噪声评估和阈值计算中,首先在原始回波数据中确定有效回波波形所处位置和范围,在有效波形范围外的数据中采用均值滤波的方式通过对数据点进行滑动窗平均计算来估计每个点周围的噪声级别,通过所有位置噪声级别的估计结果平均以确定该组数据噪声阈值。
在下一步的滤波降噪中,文中采用Savitzky-Golay滤波算法[15],通过拟合多项式函数来对原始数据进行平滑处理,从而消除噪声和抖动,保留数据信号的主要特征。为了确保保留尽可能详细的信号细节特征,文中选取窗口大小为9,多项式阶数为3。
为了保证各通道回波数据之间的时间匹配,在滤波处理后,采用多个通道的发射脉冲与回波数据进行时间校正,由于高光谱激光雷达系统(Hyperspectral LiDAR,HSL)各通道所记录的波形数据在时间上存在差异[3,5,16],为防止出现不同通道下同一目标对应的距离差距过大而造成错检,需要在时域上对所有通道的波形数据进行校正。在去除拟合程度低、记录误差大的通道的回波数据之后,以剩余所有通道发射脉冲中心时间的均值$ {\overline s_{trans}} $统一作为发射脉冲时间的起点,计算各个通道发射脉冲的中心时间$ {s}_{{\lambda }_{j},trans} $与$ {\overline{s}}_{trans} $的差值,将整个通道的距离按照差值平移到相应的位置。

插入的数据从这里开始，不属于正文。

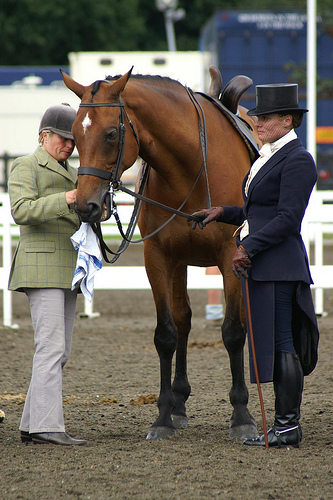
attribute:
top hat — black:
[246, 83, 309, 116]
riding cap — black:
[39, 102, 77, 143]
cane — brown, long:
[243, 266, 271, 446]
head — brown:
[56, 67, 140, 222]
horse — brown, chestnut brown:
[62, 71, 270, 449]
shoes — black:
[246, 347, 304, 446]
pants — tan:
[19, 287, 77, 436]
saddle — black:
[221, 70, 263, 148]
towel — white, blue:
[72, 219, 105, 319]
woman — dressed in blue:
[192, 82, 320, 444]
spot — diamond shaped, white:
[81, 112, 92, 135]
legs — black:
[144, 239, 257, 443]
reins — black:
[86, 88, 212, 263]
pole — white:
[305, 1, 317, 196]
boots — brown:
[19, 431, 86, 446]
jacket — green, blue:
[7, 145, 78, 291]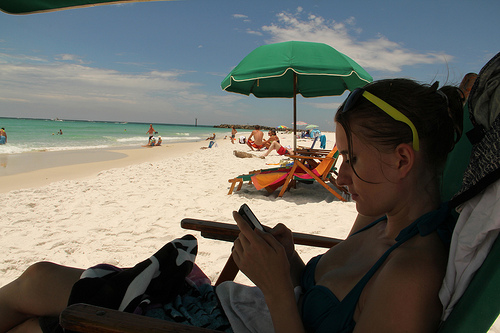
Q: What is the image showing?
A: It is showing a beach.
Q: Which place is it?
A: It is a beach.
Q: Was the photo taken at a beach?
A: Yes, it was taken in a beach.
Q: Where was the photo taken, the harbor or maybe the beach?
A: It was taken at the beach.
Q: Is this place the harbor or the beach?
A: It is the beach.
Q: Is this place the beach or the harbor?
A: It is the beach.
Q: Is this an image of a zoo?
A: No, the picture is showing a beach.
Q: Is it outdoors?
A: Yes, it is outdoors.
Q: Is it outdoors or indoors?
A: It is outdoors.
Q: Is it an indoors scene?
A: No, it is outdoors.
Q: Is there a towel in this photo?
A: Yes, there is a towel.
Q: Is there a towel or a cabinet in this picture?
A: Yes, there is a towel.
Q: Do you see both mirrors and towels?
A: No, there is a towel but no mirrors.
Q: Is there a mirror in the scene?
A: No, there are no mirrors.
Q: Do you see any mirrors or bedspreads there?
A: No, there are no mirrors or bedspreads.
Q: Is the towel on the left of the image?
A: Yes, the towel is on the left of the image.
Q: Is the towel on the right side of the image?
A: No, the towel is on the left of the image.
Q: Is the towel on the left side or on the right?
A: The towel is on the left of the image.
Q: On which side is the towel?
A: The towel is on the left of the image.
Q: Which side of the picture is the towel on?
A: The towel is on the left of the image.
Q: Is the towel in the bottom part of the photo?
A: Yes, the towel is in the bottom of the image.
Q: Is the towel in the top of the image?
A: No, the towel is in the bottom of the image.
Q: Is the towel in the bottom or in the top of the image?
A: The towel is in the bottom of the image.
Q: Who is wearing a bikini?
A: The girl is wearing a bikini.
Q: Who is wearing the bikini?
A: The girl is wearing a bikini.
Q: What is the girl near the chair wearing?
A: The girl is wearing a bikini.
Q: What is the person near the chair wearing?
A: The girl is wearing a bikini.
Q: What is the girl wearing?
A: The girl is wearing a bikini.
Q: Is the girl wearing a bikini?
A: Yes, the girl is wearing a bikini.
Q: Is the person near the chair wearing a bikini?
A: Yes, the girl is wearing a bikini.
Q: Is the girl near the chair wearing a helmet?
A: No, the girl is wearing a bikini.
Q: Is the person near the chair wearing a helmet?
A: No, the girl is wearing a bikini.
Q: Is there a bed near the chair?
A: No, there is a girl near the chair.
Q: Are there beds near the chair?
A: No, there is a girl near the chair.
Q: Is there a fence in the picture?
A: No, there are no fences.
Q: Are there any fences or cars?
A: No, there are no fences or cars.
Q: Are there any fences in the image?
A: No, there are no fences.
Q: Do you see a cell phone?
A: Yes, there is a cell phone.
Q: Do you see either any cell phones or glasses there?
A: Yes, there is a cell phone.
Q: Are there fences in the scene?
A: No, there are no fences.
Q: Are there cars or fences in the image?
A: No, there are no fences or cars.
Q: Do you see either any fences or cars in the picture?
A: No, there are no fences or cars.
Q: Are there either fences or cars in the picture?
A: No, there are no fences or cars.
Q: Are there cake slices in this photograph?
A: No, there are no cake slices.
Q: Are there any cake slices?
A: No, there are no cake slices.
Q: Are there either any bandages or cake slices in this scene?
A: No, there are no cake slices or bandages.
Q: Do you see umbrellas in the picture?
A: Yes, there is an umbrella.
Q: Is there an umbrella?
A: Yes, there is an umbrella.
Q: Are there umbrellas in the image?
A: Yes, there is an umbrella.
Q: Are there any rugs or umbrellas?
A: Yes, there is an umbrella.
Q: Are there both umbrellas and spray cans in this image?
A: No, there is an umbrella but no spray cans.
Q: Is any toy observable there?
A: No, there are no toys.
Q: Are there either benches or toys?
A: No, there are no toys or benches.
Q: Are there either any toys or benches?
A: No, there are no toys or benches.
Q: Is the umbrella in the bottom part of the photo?
A: No, the umbrella is in the top of the image.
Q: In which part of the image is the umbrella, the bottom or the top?
A: The umbrella is in the top of the image.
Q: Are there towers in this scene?
A: No, there are no towers.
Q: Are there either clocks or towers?
A: No, there are no towers or clocks.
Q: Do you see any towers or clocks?
A: No, there are no towers or clocks.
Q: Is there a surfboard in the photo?
A: No, there are no surfboards.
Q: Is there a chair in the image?
A: Yes, there is a chair.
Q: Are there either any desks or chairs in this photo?
A: Yes, there is a chair.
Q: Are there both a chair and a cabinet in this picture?
A: No, there is a chair but no cabinets.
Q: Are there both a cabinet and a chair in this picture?
A: No, there is a chair but no cabinets.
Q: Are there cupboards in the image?
A: No, there are no cupboards.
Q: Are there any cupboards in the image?
A: No, there are no cupboards.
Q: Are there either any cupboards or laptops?
A: No, there are no cupboards or laptops.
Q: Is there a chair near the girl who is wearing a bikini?
A: Yes, there is a chair near the girl.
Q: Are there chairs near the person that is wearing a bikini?
A: Yes, there is a chair near the girl.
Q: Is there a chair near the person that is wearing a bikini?
A: Yes, there is a chair near the girl.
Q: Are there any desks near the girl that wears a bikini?
A: No, there is a chair near the girl.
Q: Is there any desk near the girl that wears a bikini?
A: No, there is a chair near the girl.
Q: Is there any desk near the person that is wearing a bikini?
A: No, there is a chair near the girl.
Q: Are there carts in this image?
A: No, there are no carts.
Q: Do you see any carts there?
A: No, there are no carts.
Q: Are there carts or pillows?
A: No, there are no carts or pillows.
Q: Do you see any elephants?
A: No, there are no elephants.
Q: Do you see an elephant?
A: No, there are no elephants.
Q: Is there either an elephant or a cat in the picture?
A: No, there are no elephants or cats.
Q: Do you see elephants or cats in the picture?
A: No, there are no elephants or cats.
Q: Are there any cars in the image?
A: No, there are no cars.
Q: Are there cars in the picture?
A: No, there are no cars.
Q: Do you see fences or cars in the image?
A: No, there are no cars or fences.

$$ \Delta {t_{{\lambda _j}}} = {s_{{\lambda _j},trans}} - {\overline s_{trans}} $$ (1) 式中:$ \Delta {t}_{{\lambda }_{j}} $代表第$ j $个通道(对应波长$ \lambda $)的波形数据需要整体平移的时间;$ \Delta {t_{{\lambda _j}}} < 0 $表示发射脉冲中心时间在起点的左边,需要向右平移,$ \Delta {t}_{{\lambda }_{j}} > 0 $则反之需要向左平移。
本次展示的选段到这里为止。